Sheppard has been working to advertise the program, reaching out to media outlets, and going door to door. They hope that Harrisburg city officials make such mediation clinics mandatory, as Philadelphia has done. Otherwise, with eviction moratoriums ending this month, many renters in Harrisburg will face eviction.
“Through stimulus legislation, counties across Pennsylvania have received money to give to renters in need,” said Sheppard. “Unfortunately, many local and state-level government agencies are backed up and renters are having to wait months to receive this help.”
Free eviction clinics are among the many free services offered by Dauphin County Bar Association.

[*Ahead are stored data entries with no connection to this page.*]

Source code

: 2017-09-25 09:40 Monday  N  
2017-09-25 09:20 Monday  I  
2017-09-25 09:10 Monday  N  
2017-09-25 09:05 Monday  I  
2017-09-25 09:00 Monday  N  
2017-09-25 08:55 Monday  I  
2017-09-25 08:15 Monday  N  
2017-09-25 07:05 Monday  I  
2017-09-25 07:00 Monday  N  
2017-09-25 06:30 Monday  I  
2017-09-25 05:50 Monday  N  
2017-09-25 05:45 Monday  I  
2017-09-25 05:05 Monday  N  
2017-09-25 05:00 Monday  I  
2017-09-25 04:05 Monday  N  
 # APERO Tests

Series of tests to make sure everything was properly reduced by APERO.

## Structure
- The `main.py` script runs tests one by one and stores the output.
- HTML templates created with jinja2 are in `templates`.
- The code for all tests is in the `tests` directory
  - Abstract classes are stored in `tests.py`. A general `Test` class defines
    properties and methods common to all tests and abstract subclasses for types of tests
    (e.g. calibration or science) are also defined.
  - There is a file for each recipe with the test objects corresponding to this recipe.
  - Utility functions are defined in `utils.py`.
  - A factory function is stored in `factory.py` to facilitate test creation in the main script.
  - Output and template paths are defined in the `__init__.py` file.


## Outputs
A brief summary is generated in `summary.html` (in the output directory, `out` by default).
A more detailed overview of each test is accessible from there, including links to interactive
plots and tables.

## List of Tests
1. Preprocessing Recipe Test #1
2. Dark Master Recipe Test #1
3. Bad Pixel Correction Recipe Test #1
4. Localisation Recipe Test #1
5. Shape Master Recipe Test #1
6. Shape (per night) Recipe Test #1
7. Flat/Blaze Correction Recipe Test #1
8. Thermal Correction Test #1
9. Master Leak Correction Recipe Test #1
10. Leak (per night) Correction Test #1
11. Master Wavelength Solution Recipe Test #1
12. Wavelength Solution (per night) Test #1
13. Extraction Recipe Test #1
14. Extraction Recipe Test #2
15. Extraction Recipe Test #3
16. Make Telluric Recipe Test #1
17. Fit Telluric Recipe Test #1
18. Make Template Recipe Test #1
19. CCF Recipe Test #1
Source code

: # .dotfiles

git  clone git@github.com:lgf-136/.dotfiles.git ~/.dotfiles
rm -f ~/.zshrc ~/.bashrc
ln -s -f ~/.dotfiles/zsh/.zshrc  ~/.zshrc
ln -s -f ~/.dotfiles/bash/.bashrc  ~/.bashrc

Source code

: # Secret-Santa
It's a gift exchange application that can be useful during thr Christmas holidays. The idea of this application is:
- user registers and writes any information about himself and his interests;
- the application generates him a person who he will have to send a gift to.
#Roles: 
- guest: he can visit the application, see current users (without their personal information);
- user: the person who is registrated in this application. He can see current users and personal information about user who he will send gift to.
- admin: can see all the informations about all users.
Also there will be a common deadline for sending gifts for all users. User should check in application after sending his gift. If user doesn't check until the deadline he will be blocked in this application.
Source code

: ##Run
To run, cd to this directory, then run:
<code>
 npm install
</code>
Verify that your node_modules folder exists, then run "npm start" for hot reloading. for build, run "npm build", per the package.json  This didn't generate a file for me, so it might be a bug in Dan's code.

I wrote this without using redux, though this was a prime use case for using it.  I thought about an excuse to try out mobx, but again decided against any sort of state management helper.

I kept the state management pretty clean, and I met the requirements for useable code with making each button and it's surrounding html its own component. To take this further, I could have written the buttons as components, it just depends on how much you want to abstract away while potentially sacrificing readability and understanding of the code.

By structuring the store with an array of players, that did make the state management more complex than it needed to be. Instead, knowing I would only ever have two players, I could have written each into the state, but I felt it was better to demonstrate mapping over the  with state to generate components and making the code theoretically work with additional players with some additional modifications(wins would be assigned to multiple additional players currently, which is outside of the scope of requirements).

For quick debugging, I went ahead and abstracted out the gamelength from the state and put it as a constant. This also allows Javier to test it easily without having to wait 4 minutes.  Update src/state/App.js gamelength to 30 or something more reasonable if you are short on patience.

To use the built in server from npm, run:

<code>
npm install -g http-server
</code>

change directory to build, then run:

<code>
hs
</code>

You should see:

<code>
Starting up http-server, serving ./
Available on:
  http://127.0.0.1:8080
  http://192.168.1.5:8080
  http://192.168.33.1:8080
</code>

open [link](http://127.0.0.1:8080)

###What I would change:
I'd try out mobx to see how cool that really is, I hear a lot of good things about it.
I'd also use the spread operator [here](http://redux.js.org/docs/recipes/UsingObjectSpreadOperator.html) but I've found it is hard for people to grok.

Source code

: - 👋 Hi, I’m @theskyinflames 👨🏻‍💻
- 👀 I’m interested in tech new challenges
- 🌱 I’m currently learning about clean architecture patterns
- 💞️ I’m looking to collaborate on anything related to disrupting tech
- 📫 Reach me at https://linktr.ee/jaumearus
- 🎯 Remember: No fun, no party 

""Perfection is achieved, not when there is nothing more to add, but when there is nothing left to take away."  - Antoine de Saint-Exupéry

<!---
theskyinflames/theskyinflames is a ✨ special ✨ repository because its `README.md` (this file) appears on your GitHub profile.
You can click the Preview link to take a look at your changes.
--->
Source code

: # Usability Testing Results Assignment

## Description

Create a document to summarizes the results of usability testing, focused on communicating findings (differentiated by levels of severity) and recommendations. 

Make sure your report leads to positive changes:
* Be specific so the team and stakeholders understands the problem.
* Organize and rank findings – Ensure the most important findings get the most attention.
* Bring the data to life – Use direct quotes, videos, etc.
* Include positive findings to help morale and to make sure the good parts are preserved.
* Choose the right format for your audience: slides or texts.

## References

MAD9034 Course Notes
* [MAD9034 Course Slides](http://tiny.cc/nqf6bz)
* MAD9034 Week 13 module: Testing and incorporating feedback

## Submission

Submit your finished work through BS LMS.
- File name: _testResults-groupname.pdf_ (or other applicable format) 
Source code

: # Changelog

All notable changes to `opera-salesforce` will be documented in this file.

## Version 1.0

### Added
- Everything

Sheppard, a prospective anthropology or sociology major and Africana studies minor, has learned the importance of being intentional in designing these programs to make sure they are accessible.
“The office I work in offers a wide range of services and programs all of which are great, but what I have witnessed is the difficulties for low-income individuals [in accessing them],” he said, “such as having a printer to print and complete long applications, transportation to courthouses and program buildings, technology to communicate by email or Zoom, and having time between long workdays. All of these are things we take for granted and then expect others to have and utilize. I admire the people I have met through our programs who, despite the circumstances, still persevere.”
“Summer Centered” is a series exploring our students’ campus-supported summer work.